Self once served on a selection panel for an artists grant. The granting organization was in Baltimore, and they flew her over for one night. Self supposes there must be crazier things than that, but she is still amazed every time she thinks of herself flying clear across the country, staying one night, attending a day-long meeting, and then taking a late flight back to California. And teaching a full load, the very next day.
In Baltimore, she was put up in a Hilton which was close to the seaport. Her shoulders and neck flared with accumulated tension but she was determined to see as much of the city as she could. As soon as she was done with her committee duties, and in the few hours of daylight left before she had to head to the airport, she decided to visit the American Visionary Art Museum. The museum was the brainchild of a man named James Rouse, who happens to be the grandfather of the actor Edward Norton.
The museum is a commemmoration of “outsider art,” art created by people who have no artistic training, who created out of a deep need to express themselves (Just so you know how committed the museum’s curators are to its vision, there is a whole gallery devoted to finger paintings made by one Betsy the Chimp, whose dates of birth and death are very carefully recorded: 1951- 1960)
She remembers another artwork, a sculpture of a gigantic man, caught in mid-stride. The image seems to radiate vitality and power. You have to go close to see: the figure was constructed entirely out of matchsticks.
In another gallery, she saw a series of intensely colorful paintings, all the work of a woman who was a maid for a rich family somewhere in the south. All the paintings were done in her spare time.

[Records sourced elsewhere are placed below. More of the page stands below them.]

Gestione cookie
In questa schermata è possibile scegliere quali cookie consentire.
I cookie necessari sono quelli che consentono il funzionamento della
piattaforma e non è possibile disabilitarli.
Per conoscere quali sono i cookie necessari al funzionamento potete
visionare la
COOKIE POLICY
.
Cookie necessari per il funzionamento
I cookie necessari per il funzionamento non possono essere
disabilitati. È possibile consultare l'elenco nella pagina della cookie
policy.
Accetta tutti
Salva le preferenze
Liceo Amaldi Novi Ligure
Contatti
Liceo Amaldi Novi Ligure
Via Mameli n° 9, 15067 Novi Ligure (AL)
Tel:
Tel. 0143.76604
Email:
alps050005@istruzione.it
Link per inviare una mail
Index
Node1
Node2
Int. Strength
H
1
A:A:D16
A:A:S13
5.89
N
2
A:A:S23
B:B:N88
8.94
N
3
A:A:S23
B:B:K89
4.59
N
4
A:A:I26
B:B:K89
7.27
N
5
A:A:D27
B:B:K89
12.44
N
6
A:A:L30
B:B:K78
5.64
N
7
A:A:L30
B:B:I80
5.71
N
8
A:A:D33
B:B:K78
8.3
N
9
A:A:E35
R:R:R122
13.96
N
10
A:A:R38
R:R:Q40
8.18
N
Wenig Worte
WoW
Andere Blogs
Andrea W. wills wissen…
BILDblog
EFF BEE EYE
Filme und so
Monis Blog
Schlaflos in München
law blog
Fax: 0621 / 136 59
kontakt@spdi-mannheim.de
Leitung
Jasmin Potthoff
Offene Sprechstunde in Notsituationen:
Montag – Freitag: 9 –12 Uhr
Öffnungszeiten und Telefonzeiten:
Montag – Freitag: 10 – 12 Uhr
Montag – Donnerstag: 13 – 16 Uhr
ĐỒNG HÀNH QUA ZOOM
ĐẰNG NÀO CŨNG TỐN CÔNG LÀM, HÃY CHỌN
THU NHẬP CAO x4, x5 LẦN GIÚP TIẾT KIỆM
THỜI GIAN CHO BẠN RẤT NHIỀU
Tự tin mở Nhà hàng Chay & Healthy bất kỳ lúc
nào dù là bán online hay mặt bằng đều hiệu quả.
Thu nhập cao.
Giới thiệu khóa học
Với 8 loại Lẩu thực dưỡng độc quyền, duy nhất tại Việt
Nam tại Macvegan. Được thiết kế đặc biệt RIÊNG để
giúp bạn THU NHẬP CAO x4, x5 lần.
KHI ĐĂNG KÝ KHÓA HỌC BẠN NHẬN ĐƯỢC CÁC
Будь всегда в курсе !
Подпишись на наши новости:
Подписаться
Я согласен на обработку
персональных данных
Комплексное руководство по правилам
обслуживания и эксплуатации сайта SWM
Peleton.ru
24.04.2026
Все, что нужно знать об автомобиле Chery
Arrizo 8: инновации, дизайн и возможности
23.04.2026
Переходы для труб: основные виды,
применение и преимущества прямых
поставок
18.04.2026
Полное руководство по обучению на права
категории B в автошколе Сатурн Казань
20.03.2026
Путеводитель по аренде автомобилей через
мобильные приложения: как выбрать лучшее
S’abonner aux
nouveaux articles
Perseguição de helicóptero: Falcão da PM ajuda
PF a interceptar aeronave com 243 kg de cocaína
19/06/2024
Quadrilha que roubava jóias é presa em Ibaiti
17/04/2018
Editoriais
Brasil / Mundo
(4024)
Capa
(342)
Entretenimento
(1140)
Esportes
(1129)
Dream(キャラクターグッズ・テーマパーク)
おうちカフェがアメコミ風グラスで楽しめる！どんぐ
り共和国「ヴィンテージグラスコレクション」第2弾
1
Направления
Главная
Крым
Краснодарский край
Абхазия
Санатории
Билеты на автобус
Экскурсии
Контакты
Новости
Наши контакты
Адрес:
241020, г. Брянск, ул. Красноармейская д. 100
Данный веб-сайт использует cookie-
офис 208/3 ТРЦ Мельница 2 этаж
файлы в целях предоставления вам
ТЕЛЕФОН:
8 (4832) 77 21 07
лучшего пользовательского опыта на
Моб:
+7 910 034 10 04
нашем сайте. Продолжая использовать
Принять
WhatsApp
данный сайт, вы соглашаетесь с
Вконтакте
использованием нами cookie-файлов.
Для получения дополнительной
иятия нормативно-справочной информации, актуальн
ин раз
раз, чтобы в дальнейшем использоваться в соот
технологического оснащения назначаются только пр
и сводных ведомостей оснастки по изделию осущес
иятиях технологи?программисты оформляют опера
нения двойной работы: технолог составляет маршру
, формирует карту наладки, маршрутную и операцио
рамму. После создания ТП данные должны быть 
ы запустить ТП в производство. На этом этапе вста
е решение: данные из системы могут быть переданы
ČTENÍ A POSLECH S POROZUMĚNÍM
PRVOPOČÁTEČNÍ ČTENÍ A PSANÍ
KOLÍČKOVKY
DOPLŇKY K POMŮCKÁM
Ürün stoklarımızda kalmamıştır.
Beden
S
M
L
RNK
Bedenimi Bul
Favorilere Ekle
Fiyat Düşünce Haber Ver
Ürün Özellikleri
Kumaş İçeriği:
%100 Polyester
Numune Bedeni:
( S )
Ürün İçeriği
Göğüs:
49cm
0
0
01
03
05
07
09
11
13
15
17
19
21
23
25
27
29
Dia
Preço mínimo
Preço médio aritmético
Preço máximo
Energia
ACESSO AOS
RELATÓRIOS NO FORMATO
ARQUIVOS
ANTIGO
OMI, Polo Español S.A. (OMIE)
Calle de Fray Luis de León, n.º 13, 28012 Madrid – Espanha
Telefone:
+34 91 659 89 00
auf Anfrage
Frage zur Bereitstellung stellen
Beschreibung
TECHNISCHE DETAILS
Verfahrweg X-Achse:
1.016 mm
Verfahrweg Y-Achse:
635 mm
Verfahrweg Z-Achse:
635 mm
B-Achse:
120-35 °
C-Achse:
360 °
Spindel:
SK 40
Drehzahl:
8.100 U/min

The main exhibit, at the time self visited, was called “Home & Beast” and featured the paintings of Christine Sefolosha, born 1955 in the Swiss town of Montreux. Her father was a fruit and vegetable merchant. From the museum catalogue: “During a period of her childhood when she experienced unusual insomnia, her mother took some of her drawings to a psychologist. One of these depicted a huge crocodile devouring a dark-skinned man.”
After reading that, self looked at the paintings, and all of them depicted a dark-skinned man being devoured by a crocodile. Clearly this image was an obsession for Ms. Sefolosha. It turns out that she did marry a “dark-skinned man” from Africa (self forgets which country), followed him back to his home country and bore him two children. Then, the man left her. Sometime afterwards, Sefolosha began “painting and drawing again, working mostly on the floor with new pigments and watercolors and often with such materials as dripped tar and earth.” And all she could paint were images of a dark-skinned man being devoured by a crocodile. Holy Eerie Coincidence!
At the time, self had just finished writing a story called “Dumpster,” which she chose to set in Baltimore. The story made one of her brothers want to puke. Its central image was a severed hand.
Why did self choose Baltimore? As Negrenses might say, “Ambot!” (“I forget!” or “I don’t know!”) At the time that she finished the story, she’d never even been to Baltimore.
After seeing the American Visionary Art Museum, however, self could never forget Baltimore. And, eventually, after not too long, “Dumpster” was picked up by Mark Fitten, then-editor of The Chattahoochee Review.